L'animal et l'homme en Préhistoire

Bien qu'il s'en défende, l'homme est animal d'abord, par son origine, par sa nature, par ses besoins. Telle une maladie incurable, sa lucidité cherche à se dégager de ce statut, encombrant mais obligatoire : c'est le déchirement qui torture notre conscience, assorti sous de multiples formes au fil de son évolution, jusqu'à sa désignation explicite dans « le péché originel ». Pourtant, la pensée n'a pas le choix, elle doit être ambivalente ou se perdre. C'est pourquoi toutes les fonctions qui rappellent cette animalité se trouvent sacralisées dans nos sociétés, comme le repas de la dernière Cène ; dissimulées, comme la procréation ; ou ritualisées, comme la naissance et la mort. Ces points de contact avec la part animale de notre humanité, puisqu'ils sont inévitables, doivent être accrochés à une superstructure métaphysique, qui les anoblit en les rendant dignes de l'homme.

 

OTTE et NOIRET fig 1

 

Fig. 1. La vaste famille des primates présente une large gamme de mécaniques locomotrices, en perpétuelle quête de renouvellement. Une partie des primates a testé la bipédie ; elle a dû alors consentir des premiers « sacrifices », en rendant les autres animaux consommables. (D’après J. Hermann et H. Ullrich, 1991.)

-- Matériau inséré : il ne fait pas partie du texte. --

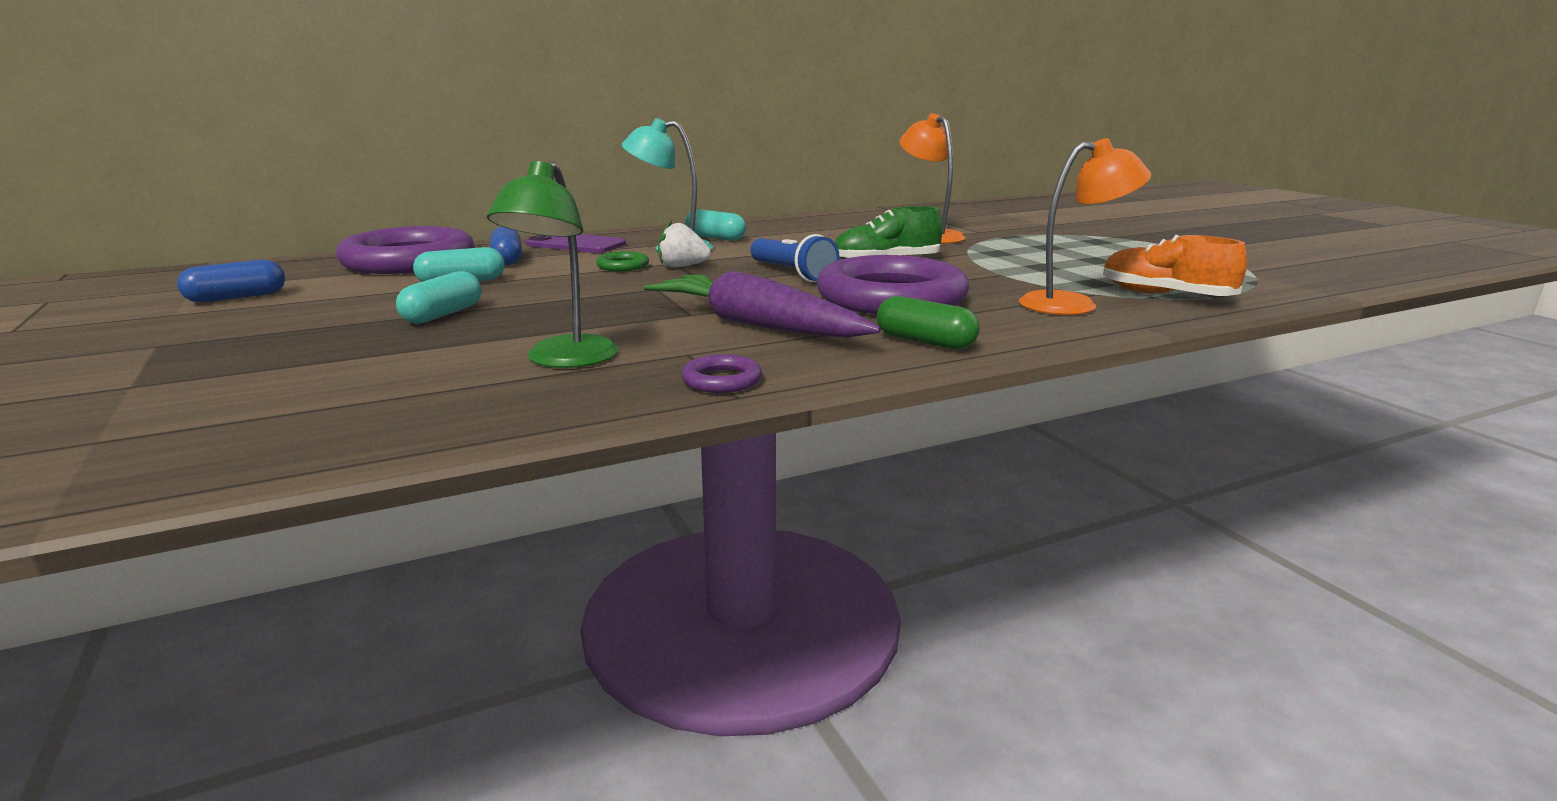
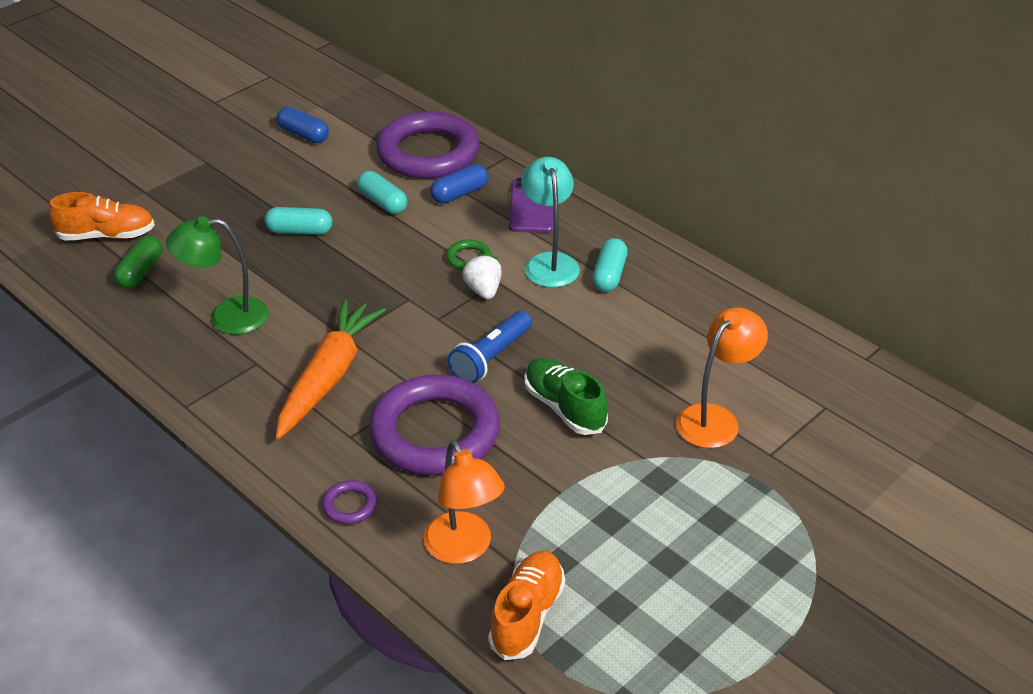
camera: 70 degrees right, 20 degrees up
(190, 419) = (106, 235): none -> orange shoe
(721, 380) = (209, 392): purple ring -> purple ring (350, 505)
(757, 325) = (328, 377): purple carrot -> orange carrot
(925, 342) = (319, 470): green capsule -> green capsule (140, 272)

Pire encore, la transmutation de la chair est une affaire purement humaine : à l'inverse de tous les autres primates, essentiellement végétariens, notre espèce, privée des ressources forestières, a dû tuer et consommer les proies animales dont elle ressentait pourtant la proximité vitale. La conscience humaine dû alors supporter, entretenir et assumer la notion de « sacrifice » qui prit mille formes au fil de son histoire, dont l'anthropophagie et la consommation symbolique du dieu fait homme. Toujours, il s'est agi, au sens physique comme dans la sphère spirituelle, d'un échange d'énergie au nom de la poursuite de la vie et afin de repousser l'absurdité du néant que la lucidité faisait surgir avec toujours plus de netteté. L'énergie vitale pour l'animal, énergie spirituelle pour l'homme, la manducation passait (et passe encore) par l'échange d'une vie contre l'autre. La solidarité mise à mal entre toutes ces composantes de la même vie, fut exprimée explicitement par toutes les mythologies forgées par les peuples prédateurs.

 

OTTE et NOIRET fig 2

 

Fig. 2. Le destin de l’humanité fut séparé du règne animal par de multiples jeux symboliques matérialisés. L’un des plus nets (ou des plus couramment admis) fut le fait sépulcral, qui isolait le corps des défunts, évitant de le transformer en chose, telle la viande. Dès le Paléolithique moyen et les Néandertaliens (vers 100.000 ans), cette étape fut franchie, mais la désignation du règne animal persiste via le dépôt funéraire, ici une mandibule de suidé. (Skhul, Israël, d’après D.A.E. Garrod et D.M. Bates, dans G. Clark, 1977.)

Ce que l'on sait de l'animisme originel ne fait qu'annoncer cette déchirure aux origines de toute métaphysique. Les cultes rendus aux animaux apparaissent aussitôt que les vestiges peuvent s'exprimer : par l'isolement de bucranes, par la conservation de crânes, par les dépôts funéraires, l'animal se trouve respecté, comme nous l'enseignent encore les coutumes sibériennes actuelles, les légendes celtiques ou nordiques où se mêlent et se transforment hommes et animaux selon les contingences.

 

OTTE et NOIRET fig 3
Fig. 3. L’image animale fut extraite de la mythologie orale et la figea en expressions plastiques perpétuelles. C’est alors ce substitut qui agira, telle une pensée magique, sur le monde réel. L’élaboration de cette grammaire métaphysique perce, par exemple, dans la constitution de scènes associant des animaux (cheval, bison), dans le jeu des symboles, des signes et des styles. En équilibre avec la nature, l’homme prédateur donne priorité à ces représentations, lui-même y apparaissant très peu et sous forme transfigurée (les masques). (Lascaux, relevé A. Glory, dans M. Lorblanchet, 1995.)